陈石头浑身沾满了泥雪,正和几个还算健壮的流民汉子一起,拼命抬着一根沉重的梁木。
他十岁的儿子狗剩,小小的身子也在废墟边缘,用冻得通红的小手奋力扒拉着碎土块,试图救出下面一条还在微弱动弹的腿。

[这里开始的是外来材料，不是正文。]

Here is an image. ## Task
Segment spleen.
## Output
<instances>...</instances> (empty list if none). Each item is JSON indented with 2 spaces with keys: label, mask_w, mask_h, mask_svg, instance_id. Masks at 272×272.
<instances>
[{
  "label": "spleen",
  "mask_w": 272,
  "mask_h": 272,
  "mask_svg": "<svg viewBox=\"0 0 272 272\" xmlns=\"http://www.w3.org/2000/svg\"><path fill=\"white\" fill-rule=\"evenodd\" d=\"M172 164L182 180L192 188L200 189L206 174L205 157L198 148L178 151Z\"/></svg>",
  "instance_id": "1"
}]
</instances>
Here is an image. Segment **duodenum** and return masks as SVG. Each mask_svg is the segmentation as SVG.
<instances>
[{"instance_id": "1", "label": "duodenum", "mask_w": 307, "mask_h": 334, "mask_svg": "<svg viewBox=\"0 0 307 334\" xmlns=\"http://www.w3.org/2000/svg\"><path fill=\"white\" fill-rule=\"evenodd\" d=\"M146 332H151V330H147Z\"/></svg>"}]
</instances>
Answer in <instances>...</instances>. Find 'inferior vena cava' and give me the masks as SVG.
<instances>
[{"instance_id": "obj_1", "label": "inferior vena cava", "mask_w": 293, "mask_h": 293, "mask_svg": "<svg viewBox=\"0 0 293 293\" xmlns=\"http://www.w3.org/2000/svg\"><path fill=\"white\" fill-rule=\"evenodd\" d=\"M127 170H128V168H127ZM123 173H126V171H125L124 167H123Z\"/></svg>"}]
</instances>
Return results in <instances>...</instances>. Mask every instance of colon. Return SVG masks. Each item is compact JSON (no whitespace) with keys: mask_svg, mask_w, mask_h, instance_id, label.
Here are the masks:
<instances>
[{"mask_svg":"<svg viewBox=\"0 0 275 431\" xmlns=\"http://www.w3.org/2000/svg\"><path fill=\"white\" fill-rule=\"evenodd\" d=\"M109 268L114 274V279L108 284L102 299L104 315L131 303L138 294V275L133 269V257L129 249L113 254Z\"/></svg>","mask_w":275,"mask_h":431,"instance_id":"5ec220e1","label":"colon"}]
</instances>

就在刚才那地动山摇般的坍塌瞬间,是陈石头眼疾手快,一把将旁边一个吓傻了的老妇人拽开,自己却被飞溅的木屑在脸颊上划开一道血口子。
此刻血混着雪水泥污糊了半张脸,他也顾不上了。
“石头哥!搭把手!”旁边一个汉子急吼。
陈石头闷哼一声,将全身力气都贯注在双臂上,与众人合力,终于将那根要命的梁木移开。
下面露出一个蜷缩着的瘦小身影,是个七八岁的男孩,脸色青白,一条腿以不自然的角度扭曲着,人已经昏死过去。
“还有气!”有人探了探鼻息。
“腿怕是断了!”陈石头经验老道,一眼看出伤势。
他迅速脱下自己那件本就破旧不堪的皮袄,小心翼翼地裹住男孩,对着旁边吼道:
“郎中!郎中在哪?!”
混乱中,没人回应。
随队的老郎中正被几个哭天抢地的妇人围着,他的药箱早已空空如也,此刻面对窝棚里越来越多开始打摆子、说胡话的病人,急得满头大汗,徒劳地搓着手,嘴里反复念叨着:
“缺药啊…天杀的缺药啊…寒邪入骨,郁而化热,这可是要命的伤寒急症啊!”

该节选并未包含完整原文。